The individuals above did not have the luxury of avoiding work.  And, prior to the vaccine being developed, did their jobs knowing that there was risk. As they did every day that they went to work anyway.

They were, and remain, courageous.  They aren’t cowards. They aren’t stupid. They take calculated risks every single day.  The things listed above are inherently dangerous.  And when one is badly injured or ill in a rural area, access to life-saving care can be a logistical nightmare when hospitals are far away, ambulances aren’t available or helicopters can’t fly.  And yet, women and men continue to mine, timber, farm and produce power.
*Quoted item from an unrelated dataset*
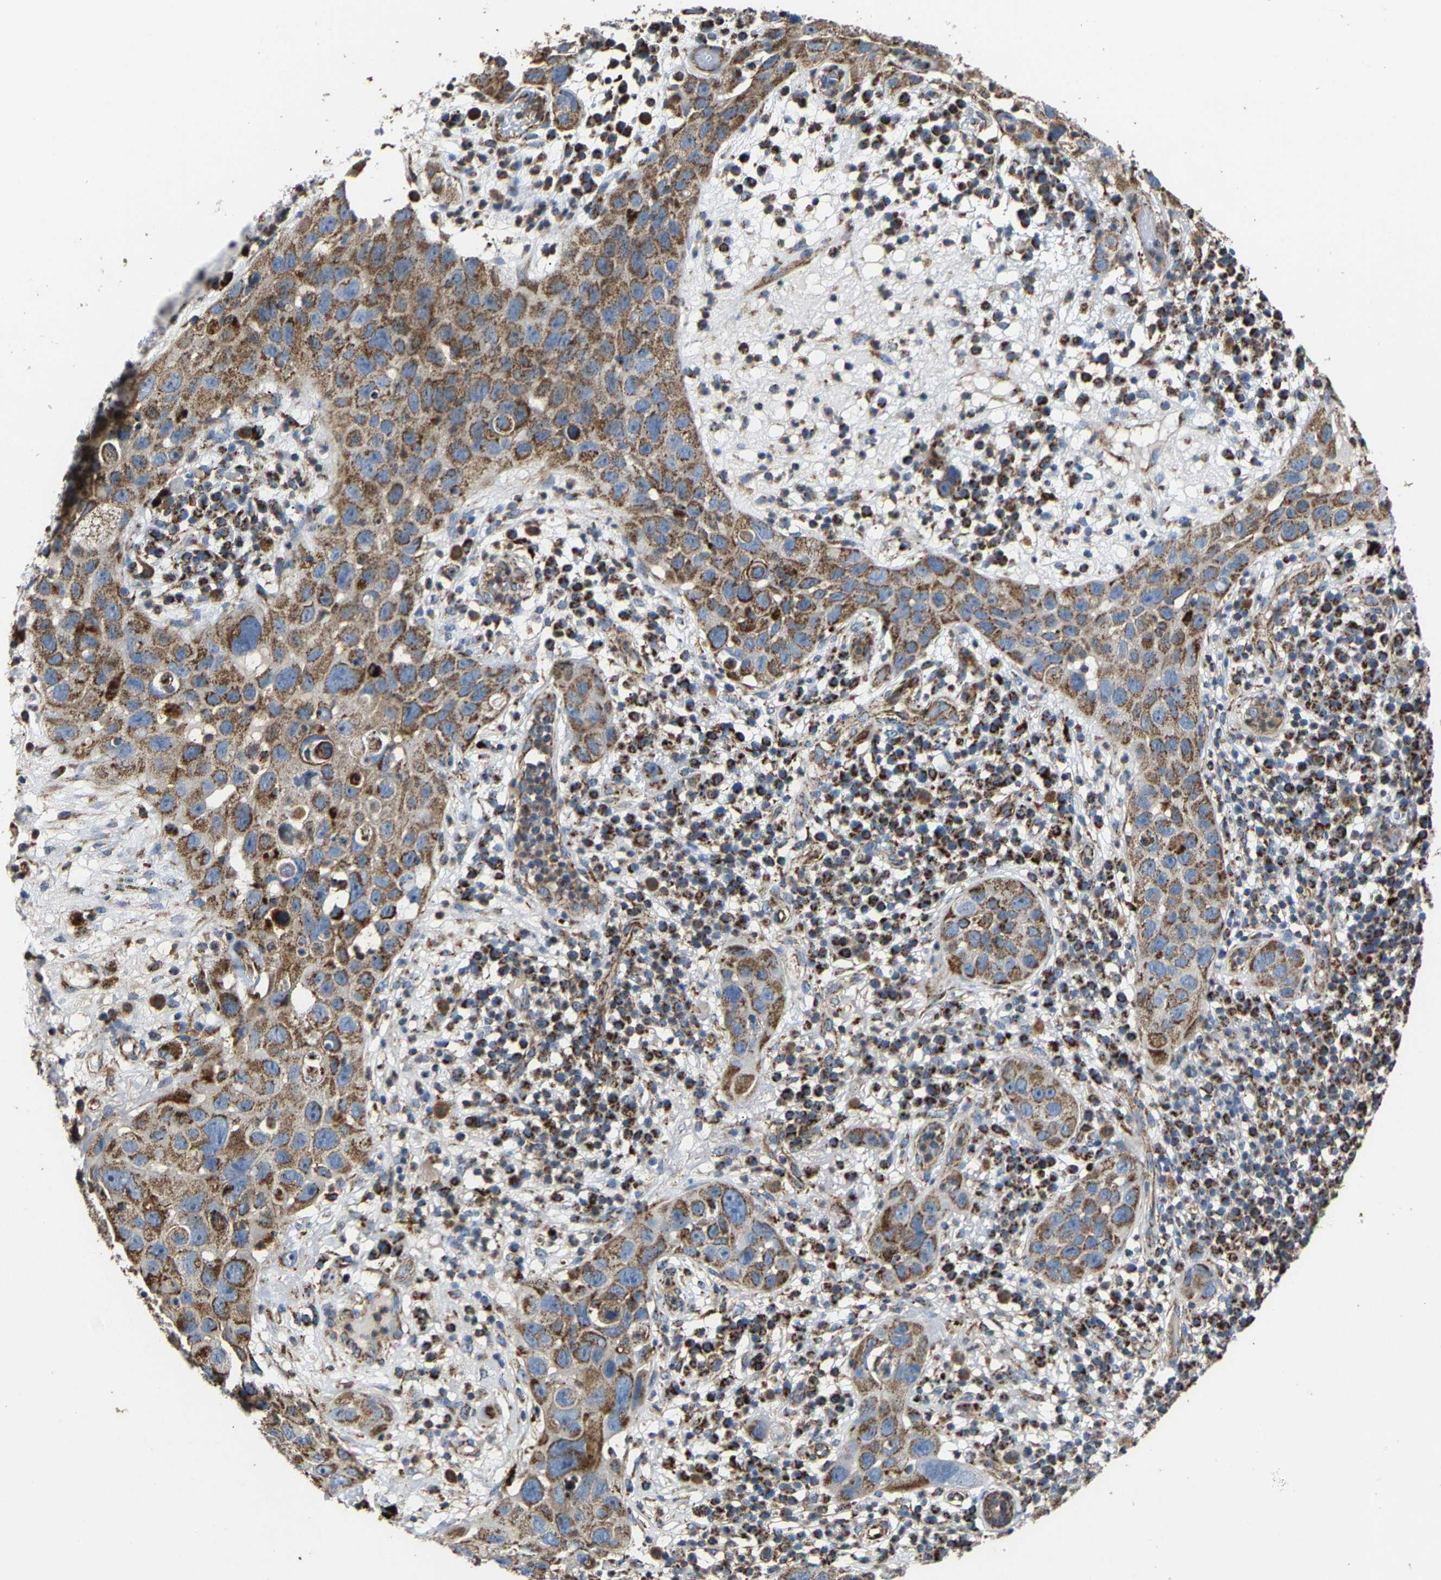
{"staining": {"intensity": "moderate", "quantity": ">75%", "location": "cytoplasmic/membranous"}, "tissue": "skin cancer", "cell_type": "Tumor cells", "image_type": "cancer", "snomed": [{"axis": "morphology", "description": "Squamous cell carcinoma in situ, NOS"}, {"axis": "morphology", "description": "Squamous cell carcinoma, NOS"}, {"axis": "topography", "description": "Skin"}], "caption": "Human skin cancer (squamous cell carcinoma in situ) stained with a brown dye exhibits moderate cytoplasmic/membranous positive positivity in approximately >75% of tumor cells.", "gene": "NDUFV3", "patient": {"sex": "male", "age": 93}}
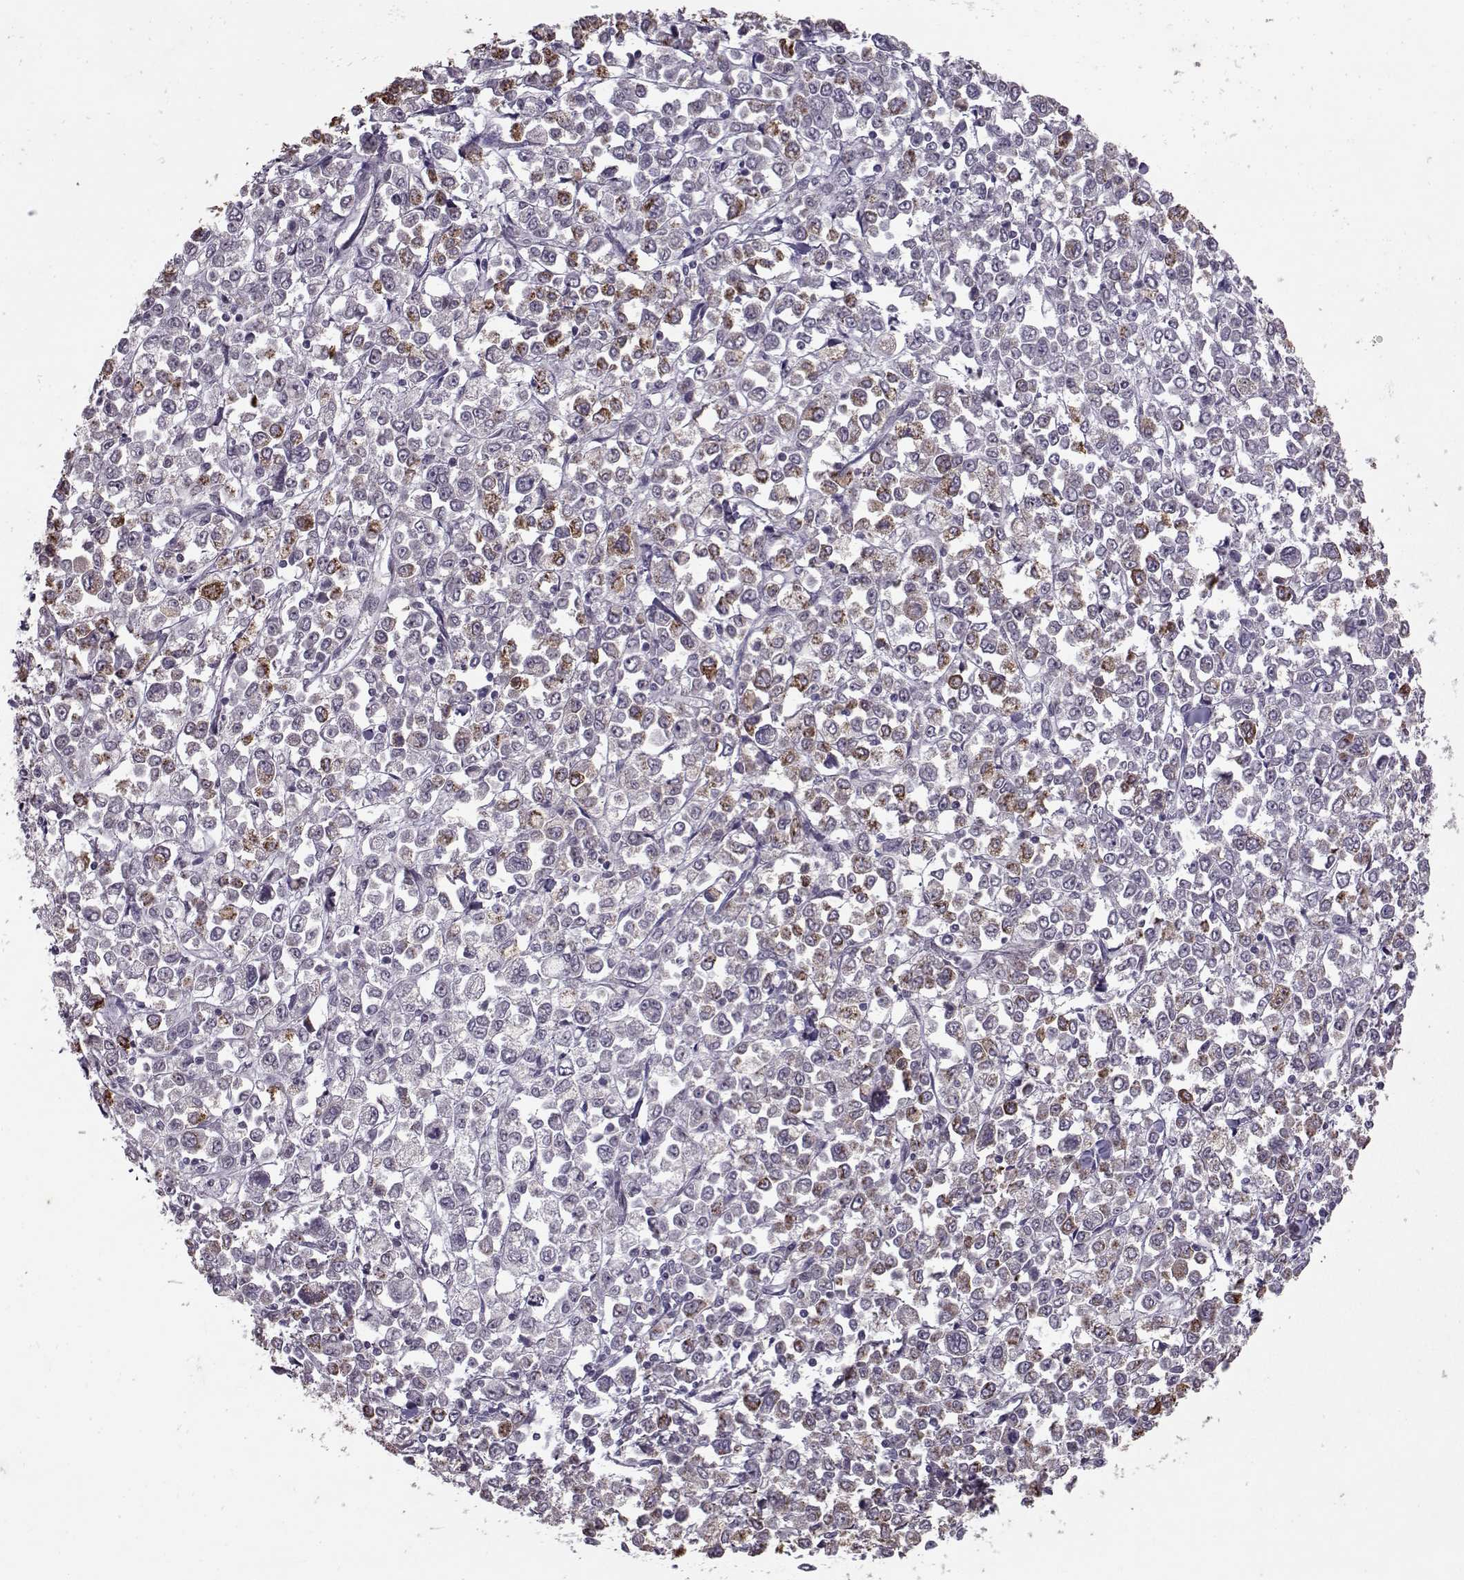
{"staining": {"intensity": "moderate", "quantity": "<25%", "location": "cytoplasmic/membranous"}, "tissue": "stomach cancer", "cell_type": "Tumor cells", "image_type": "cancer", "snomed": [{"axis": "morphology", "description": "Adenocarcinoma, NOS"}, {"axis": "topography", "description": "Stomach, upper"}], "caption": "A low amount of moderate cytoplasmic/membranous expression is seen in about <25% of tumor cells in stomach cancer tissue.", "gene": "CDK4", "patient": {"sex": "male", "age": 70}}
As we navigate the next phase of COVID, the latest in the Greek Alphabet litany of terror that makes for great headlines and creates endless division, it would be wise for us to at least try to be one nation, together through this crisis. One nation, Under God, as the pledge says.

It will be unwise, even tragic, if we continue to split into some Hunger-Games-esque Balkanization that leaves the urban areas in the role of the Capital, which governs by fiat and looks down on the unwashed masses of those they consider uneducated and irrelevant. Especially when those ‘uneducated and irrelevant’ workers made life during lock-down not only possible but relatively pleasant for those who were taught to be petrified of leaving their homes.  And continues to do so, vaccinated or not, because of their devotion to family, job and country.

So thank you rural America!  You are absolutely essential to all that we are as a nation.

You are brave, strong and innovative.

And anyone who doesn’t get it is a moron.